One of the year’s most hyped TV shows is taking an extra month to make it onto our screens. Why?
This is an excerpt from The Spinoff’s weekly pop culture newsletter Rec Room. Sign up for regular Friday dispatches here.
Come December, when the year’s best TV shows are chewed over and spat out, it seems we may already have found ourselves a winner. “This roaring rager of a series … serves up TV at its brilliant, blistering best,” says the TV critic Peter Travers, who dubs this masterpiece “the Succession of chef shows”.
“It’s better, richer and more satisfying than its first [season] and TV viewers are fortunate to have it,” declares Vulture. “It is a well-choreographed, foul-mouthed ballet,” exclaims USA Today. “[It] transforms something beautiful into something completely breathtaking,” rants the breathless Entertainment Weekly.
Sounds good, right? Sounds like a TV show you should watch immediately. Sounds like something you should absolutely cue up and binge your way through the moment you get home today with a bowl of salty, corn-based snacks and a cold drink at hand.
I’m really sorry to break the news to you, but you can’t do any of that.
This past weekend, American TV critics were given plenty of reasons to smash superlatives into their keyboards. The Bear, last year’s best new TV show and something we’ve been hyping up the return of all year, dropped all 10 episodes of its second season. You couldn’t read a pop culture website or spend five minutes on Twitter without someone saying something amazing about something that happens in episode three, six, or nine. There are listicles about the show’s big-name cameos, and predictions are being made for what might happen in season three. The hype train is real.
We’re not on it. In Aotearoa, we couldn’t take part in any of that. I recently moved and was forced to take a week off from telly-watching while our wifi was sorted out. By Saturday, it was all hooked up and I had one thing only in my sights. So, that night, I cued up Disney+ and clicked on tile for The Bear – the chef show based in a gnarly Chicago sandwich shop that surprised and delighted with a hectic first season fuelled by donuts and chaos energy – only to be greeted by some very sad words.
Season two wasn’t available, and it wouldn’t become available for quite some time.
In the age of global streaming domination, this is a problem. Netflix has a new season of Black Mirror on offer, as well as the second instalment of the movie juggernaut Extraction. Prime Video has several new shows to get excited about, including The Power and Dead Ringers. Apple TV+ has the season finale of Silo looming, and Platonic is a friendly, easygoing hang. Neon is rolling along nicely with new seasons of And Just Like That…, Outlander, and Yellowjackets.

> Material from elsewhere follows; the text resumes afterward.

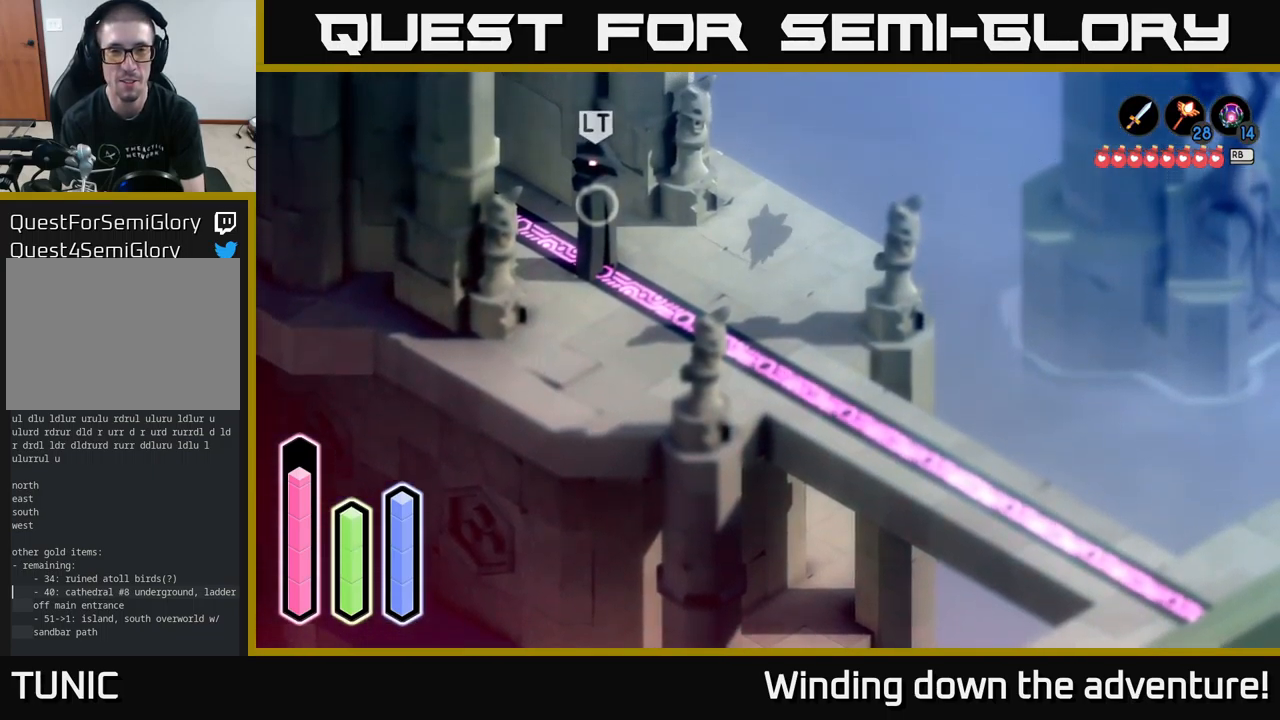
{"buttons": [], "left_stick": "up-left", "right_stick": "center", "events": [[200, "left_stick", "up-left"]]}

TVNZ+ just added live sport to its roster, including the latest Ashes test.
There’s a lot going on out there. No one is running out of options. If you want something to watch, you don’t have to go far.
So not offering your fans something that’s likely to make best-of lists at the end of the year, at the same time everyone else gets to see it, is a big problem. We’re all getting better at savvy-switching, spending a month on one streaming service before cancelling and signing up to another. It’s not like Disney+ can use its other big recent release Secret Invasion – slammed for its AI-created credits and called “dour” and “dull” by The Hollywood Reporter – as a reason to make you stick around on the service. A month is a very long time in the world of streaming. By July 19, many things could have changed.
I tried to ask a Disney+ spokesperson why New Zealand faced a four-week wait to see something everyone else was already watching, but the company recently sacked its local on-the-ground team in a global restructure. All I got were sad autoreply statements saying, “Sorry, I no longer work at Disney”. After several days, an overseas rep sent me a response on background, saying vague things about programming decisions relying on many factors including variables in different territories. Follow-up questions weren’t responded to by deadline.
So fans have two options: wait until July 19, or find an alternative way to stream The Bear, the technical methods for which I am not going to list or promote here. (According to my Twitter feed, which includes many local viewers already boasting about how good The Bear’s second season is, illegal streams remain a go-to for those that have no other options.) You could pass the time by bingeing your way through The Bear’s excellent first season again. But that just may make you even more grizzly about the lengthy wait time for season two.